On Queer White People and Racial Preferences: Talk Amongst Yourselves
On Queer White People and Racial Preferences: Talk Amongst Yourselves

This is a special edition post about the subject of racial preferences. Specifically on why y’all-Queer White People™ — need to honestly start having this conversation with each other. I’ll be honest and say that I almost didn’t write this article. Not because I didn’t think it’s an important subject to broach, but because I didn’t know if I wanted to exhaust myself with writing this, but then I saw the comment (made by a white gay, to the surprise of no one I’m sure) I’m using as this article’s main image, and decided it was necessary.

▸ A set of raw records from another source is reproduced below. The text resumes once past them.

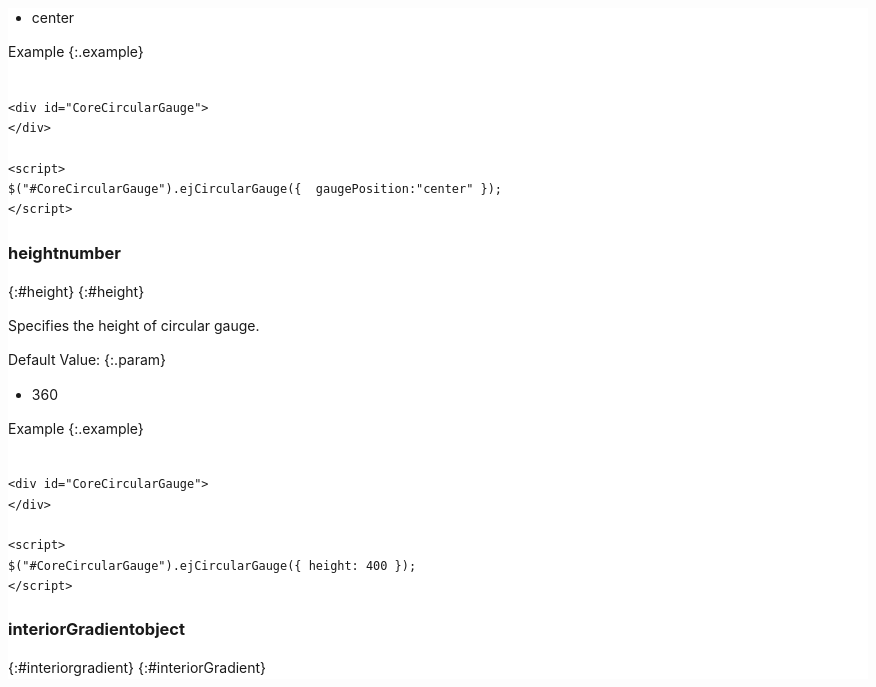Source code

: 

* center




Example
{:.example}

<pre class="prettyprint">
<code> 
&lt;div id="CoreCircularGauge"&gt;
&lt;/div&gt; 
 
&lt;script&gt;                  
$("#CoreCircularGauge").ejCircularGauge({  gaugePosition:"center" });
&lt;/script&gt;</code>
</pre>



### height<span class="type-signature type number">number</span>
{:#height}
{:#height}




Specifies the height of circular gauge.


Default Value:
{:.param}



* 360




Example
{:.example}

<pre class="prettyprint">
<code> 
&lt;div id="CoreCircularGauge"&gt;
&lt;/div&gt; 
 
&lt;script&gt;
$("#CoreCircularGauge").ejCircularGauge({ height: 400 });
&lt;/script&gt;</code>
</pre>



### interiorGradient<span class="type-signature type object">object</span>
{:#interiorgradient}
{:#interiorGradient}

It’s unfortunate, too, because, at this point in life, it’s hard to imagine anyone truly feigning ignorance of racism and the ways in which it pervades our collective consciousness; but I think that’s too generous an observation for those who are never really tasked with thinking critically about the ways racism affects us.
And I could just write another article explaining the issue of why racial preferences are racist, but that would be too easy (and disingenuous on my part because I know y’all know what the issue is).
But I’d much rather tell y’all to do the work yourself.
The simplest reason why is that you, white people, tend to listen to each other more about the oppression people of color face instead of listening to it when it comes from the horse’s mouth. It’s nonsensical because y’all don’t have the real breadth and depth of understanding of racism and the ways it works, or even really how white supremacy works — well, outside of the context of large scale things like slavery, segregation, the KKK, etc.-in the way that people of color do since we have to acknowledge and confront it from the moment we’re born while white supremacy gives you, white people, an intense case of selective vision when it comes to noticing racism and white supremacy. But such is the world we live in.
Another reason is that it isn’t our — people of color’s — job to keep trying to teach you this lesson. By now, I’m sure a billion conversations have been had between queer white people and queer people of color on this subject. And, yes, in the fight for a better tomorrow, some educating has to be done from marginalized communities to their oppressors or they’d never know otherwise; however, it’s typically marginalized communities that end up shouldering the lion’s share of the responsibility of both educating their oppressors and themselves on the subject of their oppression.
This, the business of getting white people to have their come-to-Jesus moment about racism, is your job to do-not ours. We’re not responsible for righting queer white people’s moral compasses. Y’all are. We’re also not solely responsible for ending racism or white supremacy. Y’all have a lot of skin in this game — more than many of you would care to admit. We’ve written all of the think pieces. We’ve done all of the videos. We’ve had all of the shouting matches with y’all. We’ve conducted all of the social experiments. The resources are there. Use them. Over and over again. Exhaust yourselves the way we have when talking to y’all about this subject. Unlearn the things we’ve had to unlearn. Risk the relationships you have with your white peers. Let this be the hill people die on. And do it because it’s the right thing to do — not to prove that you’re a Better White Person because of it.
We all have a role to play in dismantling racism and white supremacy in this world. It’s time y’all, especially if you supposedly don’t have a racist bone in your body and truly care about the friends/partners/coworkers/neighbors of color you bring up to deflect any claims of racism made against y’all, start doing your share of the work and taking it seriously. Because I can guarantee you have a lot more work to do on this subject that you’d like to allow yourself to believe.